Langley formulated his receptor concept only about 30 years later, because his research path led him into other areas, in particular into the physiology of the autonomic nervous system, a field in which he became an international authority. However, his neurophysiological research led him eventually back to the question of drug antagonisms.
The key experiment for his receptor concept involved the antagonism between nicotine and curare and was carried out on an anaesthetized rooster. Injection of nicotine led to a characteristic contraction of certain muscles of the leg, recognizable in the stiff, extended legs of the animal. This effect could be antagonised by injecting curare, resulting in the relaxation of the leg muscles. This antagonism could also be shown if the relevant nerves of the leg muscles had been cut through and allowed to degenerate, which meant for Langley that the two drugs acted on the muscle tissue directly. Just like pilocarpine and atropine, nicotine and curare competed for the same substances in the protoplasm of the cells. Moreover, after application of curare the relaxed leg muscles could be made to contract by applying an electric current. Langley concluded from this finding that neither the drugs nor the electric stimulus acted directly on the contractile substance of the muscle cells, but on what he called ‘accessory substances’. And, he continued, ‘Since this accessory substance is the recipient of stimuli which it transfers to the contractile material, we may speak of it as the receptive substance of the muscle [15]’.

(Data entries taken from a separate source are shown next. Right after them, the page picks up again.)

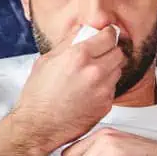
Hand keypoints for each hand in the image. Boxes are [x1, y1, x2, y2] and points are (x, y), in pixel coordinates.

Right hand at [10, 25, 124, 150]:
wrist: (39, 126)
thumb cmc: (38, 95)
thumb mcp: (46, 61)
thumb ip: (68, 42)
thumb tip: (82, 30)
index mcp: (79, 56)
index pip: (109, 36)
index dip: (108, 34)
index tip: (107, 35)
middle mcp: (95, 71)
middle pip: (119, 53)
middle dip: (111, 51)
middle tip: (100, 55)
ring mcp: (103, 88)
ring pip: (118, 70)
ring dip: (109, 69)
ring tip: (91, 75)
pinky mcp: (107, 103)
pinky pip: (113, 88)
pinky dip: (105, 86)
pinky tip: (90, 90)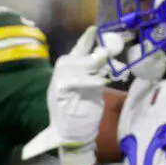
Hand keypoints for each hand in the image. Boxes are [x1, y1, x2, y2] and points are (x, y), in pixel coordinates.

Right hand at [46, 27, 121, 150]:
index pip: (76, 53)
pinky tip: (99, 82)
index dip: (84, 40)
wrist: (74, 135)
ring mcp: (56, 86)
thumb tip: (108, 56)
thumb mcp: (93, 88)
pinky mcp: (58, 96)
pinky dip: (86, 81)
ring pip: (70, 68)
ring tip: (105, 67)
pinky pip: (70, 82)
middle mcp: (59, 78)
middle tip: (106, 51)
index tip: (95, 29)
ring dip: (89, 66)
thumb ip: (96, 73)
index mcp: (67, 74)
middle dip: (88, 54)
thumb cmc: (84, 112)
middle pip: (71, 59)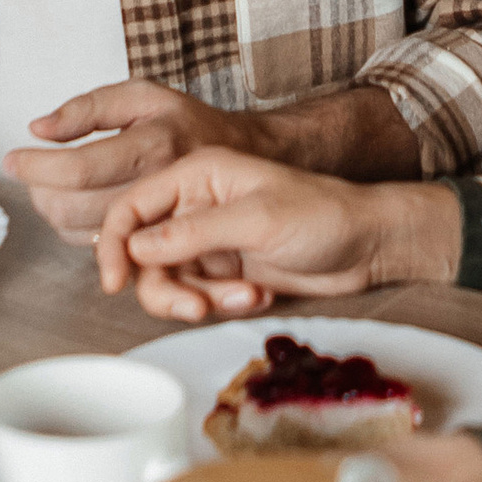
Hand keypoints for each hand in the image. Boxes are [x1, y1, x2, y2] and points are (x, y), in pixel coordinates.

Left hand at [3, 80, 269, 246]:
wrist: (243, 161)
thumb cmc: (186, 123)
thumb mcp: (143, 95)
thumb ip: (90, 106)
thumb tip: (40, 128)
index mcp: (154, 144)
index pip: (79, 166)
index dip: (37, 166)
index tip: (13, 158)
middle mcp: (157, 187)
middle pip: (71, 207)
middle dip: (39, 191)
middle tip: (32, 172)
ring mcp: (158, 222)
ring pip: (79, 232)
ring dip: (53, 211)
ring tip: (54, 186)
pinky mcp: (156, 245)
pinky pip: (96, 246)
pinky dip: (75, 228)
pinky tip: (81, 204)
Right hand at [94, 146, 408, 320]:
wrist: (368, 246)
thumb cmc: (324, 214)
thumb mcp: (257, 219)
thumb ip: (193, 233)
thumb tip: (135, 249)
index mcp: (198, 175)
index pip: (132, 206)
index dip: (113, 243)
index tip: (114, 280)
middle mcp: (196, 206)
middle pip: (143, 254)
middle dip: (164, 287)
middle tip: (193, 307)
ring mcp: (209, 242)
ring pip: (168, 282)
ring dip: (198, 300)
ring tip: (242, 299)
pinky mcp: (224, 272)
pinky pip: (198, 297)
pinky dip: (222, 304)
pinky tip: (257, 297)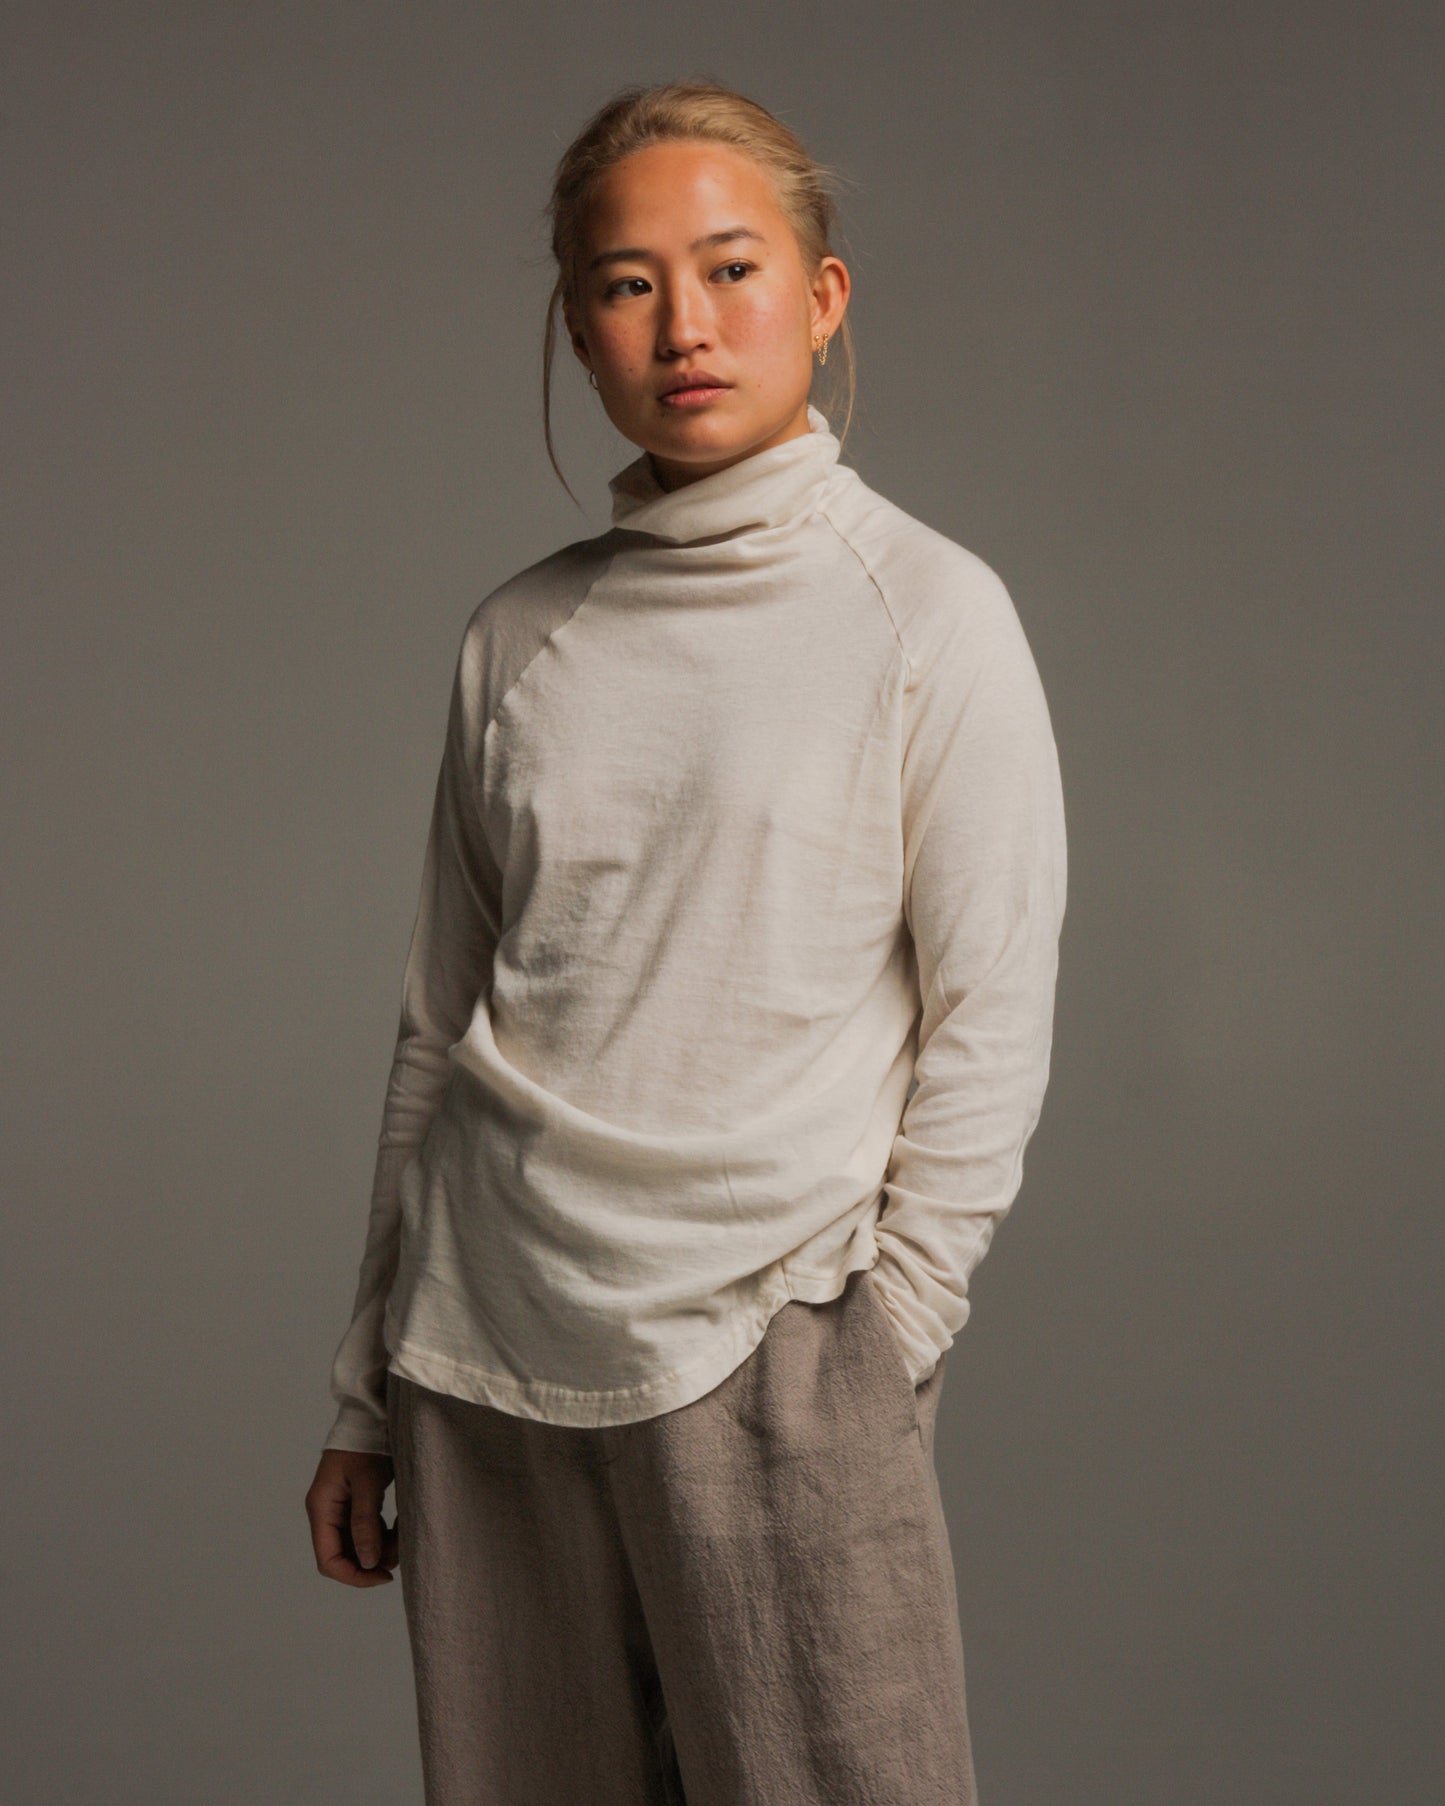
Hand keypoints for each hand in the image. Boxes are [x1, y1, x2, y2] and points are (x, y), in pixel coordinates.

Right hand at [305, 1448, 398, 1586]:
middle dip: (371, 1560)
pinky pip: (366, 1529)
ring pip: (358, 1544)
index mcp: (322, 1508)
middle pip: (343, 1554)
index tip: (383, 1575)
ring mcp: (341, 1508)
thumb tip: (368, 1562)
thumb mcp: (367, 1483)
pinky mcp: (355, 1502)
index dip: (353, 1575)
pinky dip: (383, 1533)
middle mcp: (327, 1512)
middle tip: (400, 1552)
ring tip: (404, 1536)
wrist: (372, 1414)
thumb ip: (365, 1523)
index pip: (328, 1560)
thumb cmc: (367, 1444)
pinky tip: (400, 1525)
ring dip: (380, 1547)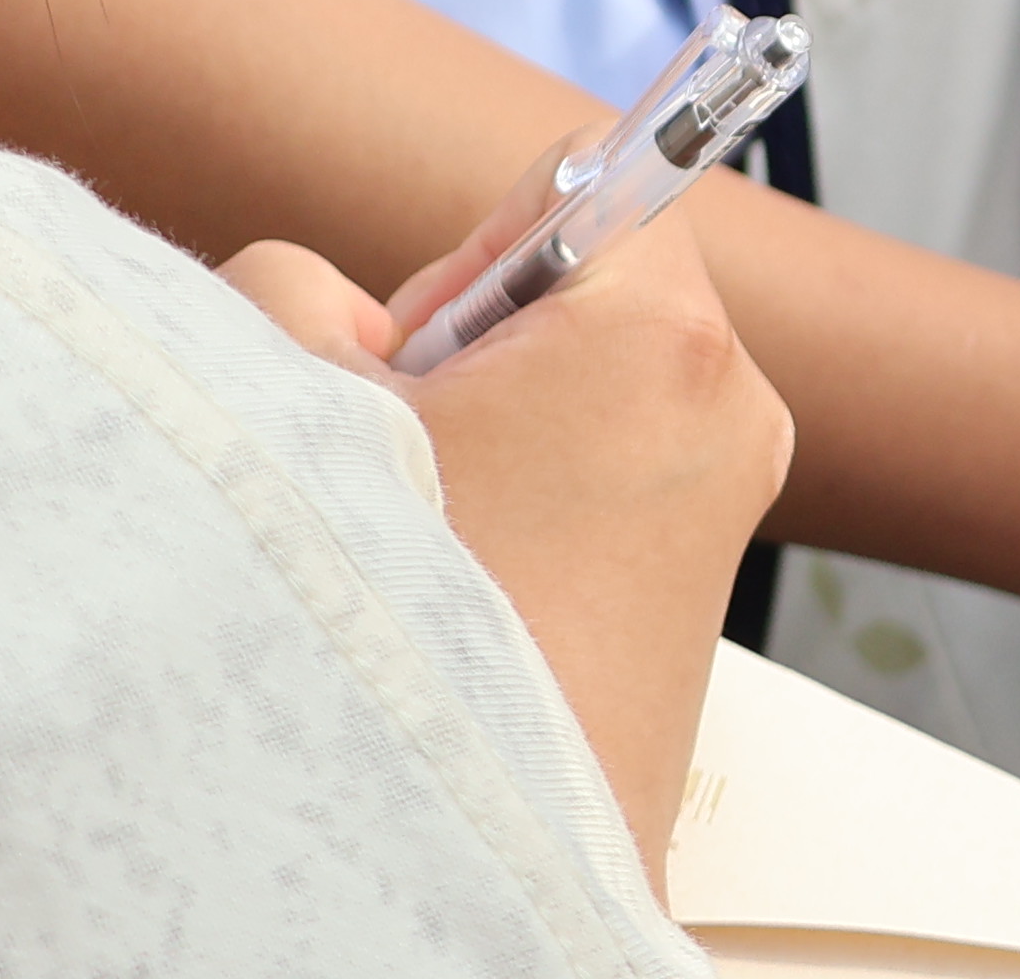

This statement, made in 1905, was the first clear formulation of Langley's receptor concept. He was very quick to generalize it, suggesting that it could be applied to explain also the action of other alkaloids, such as pilocarpine, atropine and strychnine, and of hormones, such as adrenalin, secretin, thyroidin and the sex hormones. And he wrote in general terms:So we may suppose that in all cells two constituents at least are to be distinguished, a chief substance, which is concerned with the chief function of the cell as contraction and secretion, and receptive substances which are acted upon by chemical bodies and in certain cases by nervous stimuli. The receptive substance affects or is capable of affecting the metabolism of the chief substance[16].
Langley was aware of the similarity between his concept of receptive substances in cells and Paul Ehrlich's side-chain theory. However, he maintained that they had uncovered somewhat different phenomena. Both assumed, as he put it, ‘atom-groups of the protoplasm’ of the cell, to which substances could bind. But while Ehrlich's side-chains were ‘fundamental’ to the cell's life (i.e. the cell would die if they were all occupied by poisons), Langley's ‘receptive substance’ merely modified the cell's function when a drug or hormone bound to it. Significantly, Langley never adopted Ehrlich's more general term ‘receptor’, but stuck to his own term ‘receptive substances’ throughout his life. Ehrlich, on the other hand, conceded that the receptor concept was also applicable to drugs and medicines, not only to toxins or foodstuffs.